In a ruling against Seidman, in Miami, a court found against the firm over the audit of ES Bankest, a factoring company owned by Banco Espirito. The damages amount to $500m (£250m).
But the lawyers for the Portuguese bank want to demonstrate that BDO International is liable for the damages because the umbrella body allegedly ‘controls’ member firms. This way they believe they will guarantee getting their money. But the lawyers have now said that if they win the jury’s approval the ruling will have implications for most large international network umbrella bodies.
The case is still to be proven, but the thought must send a chill down the spine of network managers that have member firms in the US. Suddenly the risks of being in a network could be much higher than orginally thought, and faith in the isolation of risk could be shattered.
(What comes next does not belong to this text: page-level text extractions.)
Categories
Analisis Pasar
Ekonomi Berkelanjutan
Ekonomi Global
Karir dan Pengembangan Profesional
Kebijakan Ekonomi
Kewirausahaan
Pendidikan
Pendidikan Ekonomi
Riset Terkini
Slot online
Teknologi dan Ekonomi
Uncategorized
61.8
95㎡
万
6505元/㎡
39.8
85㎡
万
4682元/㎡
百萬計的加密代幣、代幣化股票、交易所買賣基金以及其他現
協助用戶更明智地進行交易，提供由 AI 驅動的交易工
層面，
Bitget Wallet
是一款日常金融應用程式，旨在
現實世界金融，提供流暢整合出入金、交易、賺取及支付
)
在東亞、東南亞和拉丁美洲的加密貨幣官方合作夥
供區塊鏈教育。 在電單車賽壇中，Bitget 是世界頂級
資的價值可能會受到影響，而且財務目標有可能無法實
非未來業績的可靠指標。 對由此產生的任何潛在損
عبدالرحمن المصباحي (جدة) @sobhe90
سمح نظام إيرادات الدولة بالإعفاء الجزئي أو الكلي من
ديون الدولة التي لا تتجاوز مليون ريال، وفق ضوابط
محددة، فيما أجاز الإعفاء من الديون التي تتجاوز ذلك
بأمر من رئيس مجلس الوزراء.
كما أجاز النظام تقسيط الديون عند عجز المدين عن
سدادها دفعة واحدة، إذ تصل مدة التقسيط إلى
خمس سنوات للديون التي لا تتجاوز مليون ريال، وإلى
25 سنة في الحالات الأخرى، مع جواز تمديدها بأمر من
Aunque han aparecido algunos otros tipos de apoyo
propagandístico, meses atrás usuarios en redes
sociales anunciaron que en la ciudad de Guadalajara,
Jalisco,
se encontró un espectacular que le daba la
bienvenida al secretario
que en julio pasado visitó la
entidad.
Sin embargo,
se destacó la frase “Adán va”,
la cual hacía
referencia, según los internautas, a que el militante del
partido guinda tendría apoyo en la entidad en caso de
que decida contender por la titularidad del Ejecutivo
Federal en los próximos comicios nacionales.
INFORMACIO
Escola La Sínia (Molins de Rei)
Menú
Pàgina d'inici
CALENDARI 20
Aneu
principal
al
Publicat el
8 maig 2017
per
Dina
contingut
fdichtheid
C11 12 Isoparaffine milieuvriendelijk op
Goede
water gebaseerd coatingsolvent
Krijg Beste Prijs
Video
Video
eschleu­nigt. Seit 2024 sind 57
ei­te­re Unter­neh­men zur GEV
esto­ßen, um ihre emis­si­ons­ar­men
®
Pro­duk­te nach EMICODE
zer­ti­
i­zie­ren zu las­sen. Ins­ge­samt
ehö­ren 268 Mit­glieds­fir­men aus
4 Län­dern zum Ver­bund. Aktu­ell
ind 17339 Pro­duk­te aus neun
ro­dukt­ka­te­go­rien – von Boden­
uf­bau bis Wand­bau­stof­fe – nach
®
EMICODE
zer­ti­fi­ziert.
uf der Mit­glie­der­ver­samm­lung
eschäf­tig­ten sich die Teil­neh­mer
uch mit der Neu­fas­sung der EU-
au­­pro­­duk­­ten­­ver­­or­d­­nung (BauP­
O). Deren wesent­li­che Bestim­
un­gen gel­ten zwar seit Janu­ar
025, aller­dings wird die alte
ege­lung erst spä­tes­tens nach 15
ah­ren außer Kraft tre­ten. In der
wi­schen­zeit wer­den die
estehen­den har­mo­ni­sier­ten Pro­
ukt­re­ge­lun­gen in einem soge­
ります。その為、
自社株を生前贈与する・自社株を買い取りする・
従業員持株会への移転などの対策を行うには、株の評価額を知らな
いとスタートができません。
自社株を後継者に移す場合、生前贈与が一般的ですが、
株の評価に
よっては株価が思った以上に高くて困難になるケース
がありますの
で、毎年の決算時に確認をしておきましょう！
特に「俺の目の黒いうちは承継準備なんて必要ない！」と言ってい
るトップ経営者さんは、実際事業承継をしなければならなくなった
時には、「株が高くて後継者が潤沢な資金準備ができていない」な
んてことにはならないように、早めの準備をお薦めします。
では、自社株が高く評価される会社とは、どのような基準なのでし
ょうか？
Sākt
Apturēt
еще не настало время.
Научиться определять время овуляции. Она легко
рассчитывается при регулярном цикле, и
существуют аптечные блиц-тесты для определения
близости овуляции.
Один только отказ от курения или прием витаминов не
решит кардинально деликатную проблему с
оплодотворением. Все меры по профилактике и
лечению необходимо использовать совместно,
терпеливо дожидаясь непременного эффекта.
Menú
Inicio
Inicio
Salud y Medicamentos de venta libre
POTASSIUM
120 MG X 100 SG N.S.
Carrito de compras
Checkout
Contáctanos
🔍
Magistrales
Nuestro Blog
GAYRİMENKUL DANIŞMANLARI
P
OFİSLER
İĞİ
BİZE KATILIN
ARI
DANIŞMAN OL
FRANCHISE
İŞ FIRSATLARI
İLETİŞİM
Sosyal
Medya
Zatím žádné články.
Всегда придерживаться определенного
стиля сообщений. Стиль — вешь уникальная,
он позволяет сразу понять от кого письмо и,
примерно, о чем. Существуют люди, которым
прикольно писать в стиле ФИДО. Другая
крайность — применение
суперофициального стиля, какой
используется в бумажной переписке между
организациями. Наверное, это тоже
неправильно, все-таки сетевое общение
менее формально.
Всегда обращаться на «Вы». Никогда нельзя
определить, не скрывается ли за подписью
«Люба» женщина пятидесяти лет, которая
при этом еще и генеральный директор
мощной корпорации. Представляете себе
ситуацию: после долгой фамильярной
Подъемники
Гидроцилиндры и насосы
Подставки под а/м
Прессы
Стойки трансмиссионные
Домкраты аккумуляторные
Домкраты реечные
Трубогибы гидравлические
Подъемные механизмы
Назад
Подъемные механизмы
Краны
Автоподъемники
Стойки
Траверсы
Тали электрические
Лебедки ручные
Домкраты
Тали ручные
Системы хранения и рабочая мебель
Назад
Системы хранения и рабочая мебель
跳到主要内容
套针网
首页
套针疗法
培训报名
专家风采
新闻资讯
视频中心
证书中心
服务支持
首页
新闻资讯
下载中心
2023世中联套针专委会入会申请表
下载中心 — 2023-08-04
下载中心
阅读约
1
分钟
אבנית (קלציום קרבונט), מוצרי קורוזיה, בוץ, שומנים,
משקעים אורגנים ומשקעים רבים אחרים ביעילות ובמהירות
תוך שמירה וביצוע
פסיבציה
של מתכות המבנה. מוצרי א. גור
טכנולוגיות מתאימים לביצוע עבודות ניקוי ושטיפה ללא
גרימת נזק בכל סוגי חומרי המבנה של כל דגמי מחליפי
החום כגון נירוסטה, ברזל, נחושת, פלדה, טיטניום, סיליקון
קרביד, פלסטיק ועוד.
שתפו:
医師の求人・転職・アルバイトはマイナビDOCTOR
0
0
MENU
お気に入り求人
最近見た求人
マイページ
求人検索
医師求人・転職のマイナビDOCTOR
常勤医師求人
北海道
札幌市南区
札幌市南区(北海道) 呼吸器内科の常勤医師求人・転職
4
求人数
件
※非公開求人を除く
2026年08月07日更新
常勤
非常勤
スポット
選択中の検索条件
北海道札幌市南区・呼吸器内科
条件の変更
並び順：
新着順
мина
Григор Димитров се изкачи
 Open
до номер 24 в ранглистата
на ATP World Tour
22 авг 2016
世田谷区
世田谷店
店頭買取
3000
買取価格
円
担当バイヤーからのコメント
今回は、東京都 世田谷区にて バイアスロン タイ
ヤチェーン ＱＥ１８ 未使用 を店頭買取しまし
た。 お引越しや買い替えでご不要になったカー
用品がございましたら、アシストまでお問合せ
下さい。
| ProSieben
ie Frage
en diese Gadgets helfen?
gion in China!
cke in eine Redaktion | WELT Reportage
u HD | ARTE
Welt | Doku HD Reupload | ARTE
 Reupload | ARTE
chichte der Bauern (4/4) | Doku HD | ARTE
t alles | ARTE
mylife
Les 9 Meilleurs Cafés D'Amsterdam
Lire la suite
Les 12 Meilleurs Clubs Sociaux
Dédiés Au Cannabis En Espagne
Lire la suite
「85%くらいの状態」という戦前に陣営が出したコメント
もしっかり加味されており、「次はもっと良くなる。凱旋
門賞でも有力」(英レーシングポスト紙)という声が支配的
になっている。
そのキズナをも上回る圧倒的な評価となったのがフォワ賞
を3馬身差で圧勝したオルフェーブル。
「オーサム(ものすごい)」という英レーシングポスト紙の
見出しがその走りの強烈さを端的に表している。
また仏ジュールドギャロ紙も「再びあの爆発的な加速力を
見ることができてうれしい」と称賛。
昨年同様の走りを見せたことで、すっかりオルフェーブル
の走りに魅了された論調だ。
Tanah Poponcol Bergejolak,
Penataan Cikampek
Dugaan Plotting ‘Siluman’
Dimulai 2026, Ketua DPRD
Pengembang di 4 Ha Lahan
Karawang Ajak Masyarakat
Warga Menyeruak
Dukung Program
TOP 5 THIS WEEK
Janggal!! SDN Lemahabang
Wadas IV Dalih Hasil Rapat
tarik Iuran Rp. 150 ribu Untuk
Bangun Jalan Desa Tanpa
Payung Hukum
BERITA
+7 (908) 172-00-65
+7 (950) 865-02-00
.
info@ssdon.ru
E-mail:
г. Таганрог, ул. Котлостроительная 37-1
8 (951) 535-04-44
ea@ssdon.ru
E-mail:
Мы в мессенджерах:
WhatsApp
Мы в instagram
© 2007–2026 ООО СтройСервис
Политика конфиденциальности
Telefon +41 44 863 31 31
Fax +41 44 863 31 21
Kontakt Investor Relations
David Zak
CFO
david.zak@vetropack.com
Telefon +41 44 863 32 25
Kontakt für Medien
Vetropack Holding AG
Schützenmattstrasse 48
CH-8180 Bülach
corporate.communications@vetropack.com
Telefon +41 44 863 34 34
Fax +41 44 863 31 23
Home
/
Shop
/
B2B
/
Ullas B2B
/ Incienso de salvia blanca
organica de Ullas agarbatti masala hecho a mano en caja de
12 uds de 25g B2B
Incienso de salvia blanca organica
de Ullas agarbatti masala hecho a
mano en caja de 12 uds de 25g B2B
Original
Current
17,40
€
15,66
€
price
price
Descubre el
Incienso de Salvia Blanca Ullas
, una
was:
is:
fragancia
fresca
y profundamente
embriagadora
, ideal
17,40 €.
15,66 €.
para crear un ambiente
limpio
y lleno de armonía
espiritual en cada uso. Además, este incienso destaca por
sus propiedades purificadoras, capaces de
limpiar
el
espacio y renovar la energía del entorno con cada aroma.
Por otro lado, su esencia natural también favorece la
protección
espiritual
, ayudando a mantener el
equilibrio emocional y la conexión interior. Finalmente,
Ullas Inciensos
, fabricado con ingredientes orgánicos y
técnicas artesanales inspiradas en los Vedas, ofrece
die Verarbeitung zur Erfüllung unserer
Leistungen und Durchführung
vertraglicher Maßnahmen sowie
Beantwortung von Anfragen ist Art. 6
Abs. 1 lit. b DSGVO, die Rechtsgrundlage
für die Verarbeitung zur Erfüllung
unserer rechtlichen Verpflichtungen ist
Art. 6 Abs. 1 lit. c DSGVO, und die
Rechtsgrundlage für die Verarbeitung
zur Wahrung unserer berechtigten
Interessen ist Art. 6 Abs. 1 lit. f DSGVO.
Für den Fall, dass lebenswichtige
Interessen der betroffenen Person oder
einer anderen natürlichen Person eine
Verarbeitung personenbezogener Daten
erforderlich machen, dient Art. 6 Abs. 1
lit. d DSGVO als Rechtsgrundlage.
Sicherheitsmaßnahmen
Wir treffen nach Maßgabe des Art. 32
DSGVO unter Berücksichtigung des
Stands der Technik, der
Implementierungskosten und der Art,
Global firms might need to rethink relations with network members across the Atlantic, already considered the riskiest part of the network, and structural change would have to be carefully considered.
The BDO case must be giving network senior partners sleepless nights and it would be no surprise to learn that there is a latent wish out there that BDO would simply settle out of court before a ruling sets an uncomfortable precedent.
Mostly, however, this prospect could be a good reason for firms to reconsider their own internal risk management and work on laying to rest the long standing accusation from detractors that they hold themselves out to be one thing, while operating in an entirely different manner.